Un héritage remis en question
Sous la direction de Jean-Claude Mimran, l’entreprise avait bâti une réputation solide, alliant performance industrielle et politique sociale. Des parcelles offertes aux employés à Diamniadio symbolisaient cette volonté de stabilité et de reconnaissance. Mais depuis l’arrivée de Frank Bavard, plusieurs décisions auraient fragilisé cet équilibre, plongeant certains bénéficiaires dans des difficultés notables.
Des tensions sociales persistantes
Selon des témoignages recueillis auprès d’anciens employés, des retenues auraient été opérées sur l’intéressement aux bénéfices, créant frustration et incompréhension. Plus grave encore, plus de 200 Sénégalais auraient perdu leur emploi, parfois dans des conditions qualifiées de « particulièrement difficiles ». Des accidentés du travail, y compris des personnes amputées, auraient été licenciés, entraînant des drames humains et sociaux pour leurs familles.
Performances industrielles en recul
Sur le plan technique, les Grands Moulins de Dakar, capables autrefois d’écraser plus de 1 300 tonnes de blé par jour grâce à trois moulins, ne tourneraient plus qu’à moins de 500 tonnes quotidiennes. Deux des moulins les plus anciens et performants seraient presque à l’arrêt, alimentant les inquiétudes sur l’avenir de la production nationale.
Des zones d’ombre
Au-delà des aspects sociaux et industriels, des rumeurs entourent la figure de Frank Bavard. Des questions demeurent sur une éventuelle interpellation au tribunal et sur des liens supposés avec des affaires d’armes évoquées sous l’ancien régime. Ces zones d’ombre alimentent un climat de méfiance et d’incertitude.

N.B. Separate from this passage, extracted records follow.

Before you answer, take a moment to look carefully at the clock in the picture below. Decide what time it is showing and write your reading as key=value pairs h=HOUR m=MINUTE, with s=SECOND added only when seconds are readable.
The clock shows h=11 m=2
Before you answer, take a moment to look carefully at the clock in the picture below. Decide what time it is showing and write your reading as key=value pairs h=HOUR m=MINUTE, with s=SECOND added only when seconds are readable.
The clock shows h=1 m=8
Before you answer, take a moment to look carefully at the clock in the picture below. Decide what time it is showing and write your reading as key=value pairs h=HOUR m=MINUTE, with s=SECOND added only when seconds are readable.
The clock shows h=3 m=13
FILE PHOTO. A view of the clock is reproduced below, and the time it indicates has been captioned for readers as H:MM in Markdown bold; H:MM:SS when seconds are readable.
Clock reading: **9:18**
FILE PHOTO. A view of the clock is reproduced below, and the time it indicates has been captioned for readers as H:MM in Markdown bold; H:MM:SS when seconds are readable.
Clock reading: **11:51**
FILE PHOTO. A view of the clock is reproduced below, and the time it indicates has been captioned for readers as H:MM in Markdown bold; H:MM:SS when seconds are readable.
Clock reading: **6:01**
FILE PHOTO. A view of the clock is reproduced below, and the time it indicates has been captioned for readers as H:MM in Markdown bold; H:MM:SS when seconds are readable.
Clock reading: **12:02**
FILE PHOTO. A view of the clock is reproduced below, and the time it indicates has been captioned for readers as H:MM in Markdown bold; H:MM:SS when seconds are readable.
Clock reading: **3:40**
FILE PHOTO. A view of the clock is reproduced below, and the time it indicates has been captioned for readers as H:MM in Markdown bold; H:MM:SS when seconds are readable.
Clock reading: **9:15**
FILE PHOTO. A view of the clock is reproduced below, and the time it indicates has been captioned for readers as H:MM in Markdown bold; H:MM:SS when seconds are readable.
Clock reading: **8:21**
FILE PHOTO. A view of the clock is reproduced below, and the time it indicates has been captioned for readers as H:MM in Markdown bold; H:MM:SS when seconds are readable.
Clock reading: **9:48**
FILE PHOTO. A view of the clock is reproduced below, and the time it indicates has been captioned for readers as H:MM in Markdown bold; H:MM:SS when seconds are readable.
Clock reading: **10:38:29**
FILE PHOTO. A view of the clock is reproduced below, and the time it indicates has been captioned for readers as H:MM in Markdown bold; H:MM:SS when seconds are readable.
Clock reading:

Une demande de transparence
Dans une lettre ouverte adressée à l’Honorable Députée Anta Babacar Ngom, Mamadou Niang, cadre de production et expert meunier, appelle à des éclaircissements. Pour lui, il est urgent de préserver la transparence et de protéger cette entreprise nationale, pilier stratégique de l’économie sénégalaise.